Description of the task: In the records below, find the line holding "nose: (124, 124)" and the line holding "left shoulder: (590, 206)". Set down both, with every line between them, exactly.

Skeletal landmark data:
━━━━━━━━━━━━━━━━━━━━━━━━━━━━━━

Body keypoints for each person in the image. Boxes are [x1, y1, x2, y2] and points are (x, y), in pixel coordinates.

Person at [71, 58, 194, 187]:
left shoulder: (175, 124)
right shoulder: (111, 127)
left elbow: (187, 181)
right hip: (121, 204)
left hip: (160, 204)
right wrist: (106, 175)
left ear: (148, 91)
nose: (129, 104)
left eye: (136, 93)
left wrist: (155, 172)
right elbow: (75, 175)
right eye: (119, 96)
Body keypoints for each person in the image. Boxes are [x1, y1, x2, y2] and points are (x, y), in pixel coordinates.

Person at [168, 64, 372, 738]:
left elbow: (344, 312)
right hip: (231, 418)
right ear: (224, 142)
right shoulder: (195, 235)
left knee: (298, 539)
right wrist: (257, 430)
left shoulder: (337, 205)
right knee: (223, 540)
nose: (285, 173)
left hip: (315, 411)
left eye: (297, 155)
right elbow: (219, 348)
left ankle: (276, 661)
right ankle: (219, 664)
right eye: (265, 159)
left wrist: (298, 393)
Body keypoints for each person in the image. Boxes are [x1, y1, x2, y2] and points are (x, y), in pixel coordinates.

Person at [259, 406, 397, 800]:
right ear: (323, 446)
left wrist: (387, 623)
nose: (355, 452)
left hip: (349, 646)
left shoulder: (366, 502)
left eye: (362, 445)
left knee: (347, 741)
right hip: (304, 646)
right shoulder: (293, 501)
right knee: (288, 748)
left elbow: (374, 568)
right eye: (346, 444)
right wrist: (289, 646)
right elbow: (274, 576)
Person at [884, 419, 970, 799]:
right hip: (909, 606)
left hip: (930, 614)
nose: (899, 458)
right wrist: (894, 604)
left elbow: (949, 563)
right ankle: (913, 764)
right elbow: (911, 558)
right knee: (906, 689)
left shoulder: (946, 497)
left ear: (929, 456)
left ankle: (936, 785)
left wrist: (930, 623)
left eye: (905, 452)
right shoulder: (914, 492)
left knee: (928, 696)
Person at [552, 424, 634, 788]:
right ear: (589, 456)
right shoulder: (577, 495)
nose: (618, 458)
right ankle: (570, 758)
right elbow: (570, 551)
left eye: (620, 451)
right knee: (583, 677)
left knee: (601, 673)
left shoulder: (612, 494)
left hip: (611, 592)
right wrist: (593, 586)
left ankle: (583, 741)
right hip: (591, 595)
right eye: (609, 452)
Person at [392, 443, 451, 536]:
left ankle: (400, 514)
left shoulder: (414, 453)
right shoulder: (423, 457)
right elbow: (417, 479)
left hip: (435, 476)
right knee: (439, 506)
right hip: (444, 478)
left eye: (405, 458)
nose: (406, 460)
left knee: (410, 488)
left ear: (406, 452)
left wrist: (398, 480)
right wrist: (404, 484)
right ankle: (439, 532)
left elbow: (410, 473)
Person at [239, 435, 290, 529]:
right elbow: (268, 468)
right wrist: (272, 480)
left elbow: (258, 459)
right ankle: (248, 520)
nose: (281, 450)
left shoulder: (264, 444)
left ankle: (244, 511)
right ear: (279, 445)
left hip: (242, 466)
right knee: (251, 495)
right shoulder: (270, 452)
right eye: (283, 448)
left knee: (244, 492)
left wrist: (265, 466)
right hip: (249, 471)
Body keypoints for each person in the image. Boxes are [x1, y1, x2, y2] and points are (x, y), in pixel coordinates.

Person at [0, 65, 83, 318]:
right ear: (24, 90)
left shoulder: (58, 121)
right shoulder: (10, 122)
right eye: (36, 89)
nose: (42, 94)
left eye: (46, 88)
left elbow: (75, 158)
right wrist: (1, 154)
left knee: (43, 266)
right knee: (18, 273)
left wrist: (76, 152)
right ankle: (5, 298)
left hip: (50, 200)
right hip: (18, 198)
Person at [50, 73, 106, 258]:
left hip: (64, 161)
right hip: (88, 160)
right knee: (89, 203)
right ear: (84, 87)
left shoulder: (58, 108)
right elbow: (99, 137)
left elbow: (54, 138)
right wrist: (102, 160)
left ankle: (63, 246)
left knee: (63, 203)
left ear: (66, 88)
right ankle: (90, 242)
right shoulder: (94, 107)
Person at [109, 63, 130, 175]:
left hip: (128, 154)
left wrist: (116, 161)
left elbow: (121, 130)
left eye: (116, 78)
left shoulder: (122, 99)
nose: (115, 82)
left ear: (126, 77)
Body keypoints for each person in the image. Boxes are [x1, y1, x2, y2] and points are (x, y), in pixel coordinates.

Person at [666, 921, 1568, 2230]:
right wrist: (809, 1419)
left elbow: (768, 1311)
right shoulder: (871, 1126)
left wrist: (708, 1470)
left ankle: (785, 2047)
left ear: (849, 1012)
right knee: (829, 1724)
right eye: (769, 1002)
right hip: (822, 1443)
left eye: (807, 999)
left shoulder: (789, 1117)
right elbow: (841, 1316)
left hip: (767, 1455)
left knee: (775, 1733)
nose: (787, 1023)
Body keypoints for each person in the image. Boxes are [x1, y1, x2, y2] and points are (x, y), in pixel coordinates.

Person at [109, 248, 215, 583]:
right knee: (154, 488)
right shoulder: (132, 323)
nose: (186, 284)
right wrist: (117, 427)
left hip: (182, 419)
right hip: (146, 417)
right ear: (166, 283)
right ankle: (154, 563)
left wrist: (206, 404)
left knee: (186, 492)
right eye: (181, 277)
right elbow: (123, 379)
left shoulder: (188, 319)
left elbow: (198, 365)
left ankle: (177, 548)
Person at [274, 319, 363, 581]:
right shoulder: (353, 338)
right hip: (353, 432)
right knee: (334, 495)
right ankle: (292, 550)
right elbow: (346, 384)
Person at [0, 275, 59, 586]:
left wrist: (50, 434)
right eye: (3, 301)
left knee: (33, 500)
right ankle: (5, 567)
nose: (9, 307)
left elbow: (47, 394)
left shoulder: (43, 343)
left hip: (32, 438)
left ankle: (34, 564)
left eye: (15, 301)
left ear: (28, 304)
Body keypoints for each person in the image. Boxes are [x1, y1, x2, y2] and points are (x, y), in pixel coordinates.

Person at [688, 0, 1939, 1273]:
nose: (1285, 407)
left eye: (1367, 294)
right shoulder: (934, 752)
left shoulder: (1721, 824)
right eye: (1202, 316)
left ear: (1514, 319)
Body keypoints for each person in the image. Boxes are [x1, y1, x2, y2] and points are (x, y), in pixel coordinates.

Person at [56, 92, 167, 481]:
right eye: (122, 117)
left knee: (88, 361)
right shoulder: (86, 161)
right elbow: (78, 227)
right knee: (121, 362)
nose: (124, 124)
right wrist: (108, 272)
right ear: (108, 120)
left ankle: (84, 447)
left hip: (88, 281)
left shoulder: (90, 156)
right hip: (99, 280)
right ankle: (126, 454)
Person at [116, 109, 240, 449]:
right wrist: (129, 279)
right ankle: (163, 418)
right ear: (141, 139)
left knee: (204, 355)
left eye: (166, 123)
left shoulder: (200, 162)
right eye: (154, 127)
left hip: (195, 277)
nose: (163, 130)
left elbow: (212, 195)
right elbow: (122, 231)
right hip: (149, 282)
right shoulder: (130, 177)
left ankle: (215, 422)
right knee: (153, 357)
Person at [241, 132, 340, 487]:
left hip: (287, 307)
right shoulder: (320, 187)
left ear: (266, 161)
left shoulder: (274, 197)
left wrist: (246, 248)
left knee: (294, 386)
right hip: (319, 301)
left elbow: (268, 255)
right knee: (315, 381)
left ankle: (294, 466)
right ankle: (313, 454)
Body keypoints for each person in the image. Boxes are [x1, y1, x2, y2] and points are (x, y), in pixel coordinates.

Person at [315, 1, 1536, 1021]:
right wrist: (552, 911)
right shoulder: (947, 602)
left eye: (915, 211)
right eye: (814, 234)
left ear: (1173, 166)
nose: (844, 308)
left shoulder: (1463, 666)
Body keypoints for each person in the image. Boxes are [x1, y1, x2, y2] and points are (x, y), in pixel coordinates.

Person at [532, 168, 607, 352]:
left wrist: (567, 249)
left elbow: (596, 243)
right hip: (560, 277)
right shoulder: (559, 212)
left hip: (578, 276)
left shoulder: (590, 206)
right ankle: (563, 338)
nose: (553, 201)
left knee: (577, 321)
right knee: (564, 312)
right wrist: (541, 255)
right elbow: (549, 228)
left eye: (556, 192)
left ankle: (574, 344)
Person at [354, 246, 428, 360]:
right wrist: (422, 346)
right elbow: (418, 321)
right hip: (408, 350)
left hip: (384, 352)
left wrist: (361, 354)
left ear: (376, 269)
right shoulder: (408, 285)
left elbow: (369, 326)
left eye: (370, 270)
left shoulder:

━━━━━━━━━━━━━━━━━━━━━━━━━━━━━━

Exercise response:
nose: (124, 124)
right wrist: (108, 272)
right ear: (108, 120)
left ankle: (84, 447)
left hip: (88, 281)
left shoulder: (90, 156)
right hip: (99, 280)
right ankle: (126, 454)
Person at [116, 109, 240, 449]:
right wrist: (129, 279)
right ankle: (163, 418)
right ear: (141, 139)
left knee: (204, 355)
left eye: (166, 123)
left shoulder: (200, 162)
right eye: (154, 127)
left hip: (195, 277)
nose: (163, 130)
left elbow: (212, 195)
right elbow: (122, 231)
right hip: (149, 282)
right shoulder: (130, 177)
left ankle: (215, 422)
right knee: (153, 357)
Person at [241, 132, 340, 487]:
left hip: (287, 307)
right shoulder: (320, 187)
left ear: (266, 161)
left shoulder: (274, 197)
left wrist: (246, 248)
left knee: (294, 386)
right hip: (319, 301)
left elbow: (268, 255)
right knee: (315, 381)
left ankle: (294, 466)
right ankle: (313, 454)
Body keypoints for each person in the image. Boxes are [x1, y1, x2, y2] and points are (x, y), in pixel coordinates.

Person at [315, 1, 1536, 1021]:
right wrist: (552, 911)
right shoulder: (947, 602)
left eye: (915, 211)
right eye: (814, 234)
left ear: (1173, 166)
nose: (844, 308)
left shoulder: (1463, 666)
Body keypoints for each person in the image. Boxes are [x1, y1, x2, y2] and points are (x, y), in pixel coordinates.

Person at [532, 168, 607, 352]:
left wrist: (567, 249)
left elbow: (596, 243)
right hip: (560, 277)
right shoulder: (559, 212)
left hip: (578, 276)
left shoulder: (590, 206)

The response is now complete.